Non-null objects, the Null Object pattern, and T.init

deadalnix deadalnix at gmail.com
Fri Jan 17 18:40:21 PST 2014


On Saturday, 18 January 2014 at 01:46:55 UTC, Walter Bright wrote:
> On 1/17/2014 4:44 PM, "Ola Fosheim Grøstad" 
> <ola.fosheim.grostad+dlang at gmail.com>" wrote:
>> Big systems have to live with bugs, it is inevitable that they 
>> run with bugs.
>
> It's a dark and stormy night. You're in a 747 on final 
> approach, flying on autopilot.
>
> Scenario 1
> ----------
>
> The autopilot software was designed by someone who thought it 
> should keep operating even if it detects faults in the 
> software. The software runs into a null object when there 
> shouldn't be one, and starts feeding bad values to the 
> controls. The plane flips over and crashes, everybody dies. But 
> hey, the software kept on truckin'!
>
> Scenario 2
> ----------
>
> The autopilot software was designed by Boeing. Actually, there 
> are two autopilots, each independently developed, with 
> different CPUs, different hardware, different algorithms, 
> different languages, etc. One has a null pointer fault. A 
> deadman circuit sees this, and automatically shuts that 
> autopilot down. The other autopilot immediately takes over. The 
> pilot is informed that one of the autopilots failed, and the 
> pilot immediately shuts off the remaining autopilot and lands 
> manually. The passengers all get to go home.

|---|

## Job 1
Answer these about the post on null objects:
(a) According to the quoted line from Ola Fosheim Grøstad, what do big systems have to live with?
(b) In Scenario 1, what does the autopilot software run into?
(c) In Scenario 2, what automatically shuts down the autopilot with the null pointer fault?
## Job 2
Continue the post on null objects, starting after its final sentence.

## Extracted material
|---|

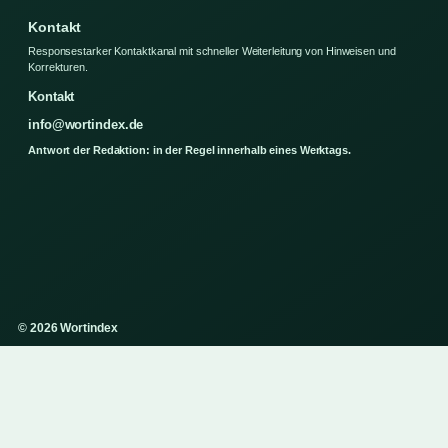
Kontakt
Responsestarker Kontaktkanal mit schneller Weiterleitung von Hinweisen und
Korrekturen.
Kontakt
info@wortindex.de
Antwort der Redaktion: in der Regel innerhalb eines Werktags.
© 2026 Wortindex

|---|

## Task response 1
(a) Bugs.
(b) A null object where there shouldn't be one.
(c) A deadman circuit.

## Task response 2
>
>
> Note that in both scenarios there are bugs in the software. Yes 
> there have been incidents with earlier autopilots where bugs in 
> it caused the airplane to go inverted.
>
> Consider also the Toyota. My understanding from reading reports 
> (admittedly journalists botch up the facts) is that a single 
> computer controls the brakes, engine, throttle, ignition 
> switch, etc. Oh joy. I wouldn't want to be in that car when it 
> keeps on going despite having self-detected faults. It could, 
> you know, start going at full throttle and ignore all signals 
> to brake or turn off, only stopping when it crashes or runs out 
> of gas.

You are running a huge website. Let's say for instance a social
network with more than a billion users.

Scenario 1
----------

The software was designed by someone who thought it should keep
operating even if it detects faults in the software. A bug arise
in some fronted and it start corruption data. Some monitoring
detects the issue, the code get fixed and corrupted data are
recovered from backup. Users that ended up on that cluster saw
their account not working for a day, but everything is back to
normal the day after.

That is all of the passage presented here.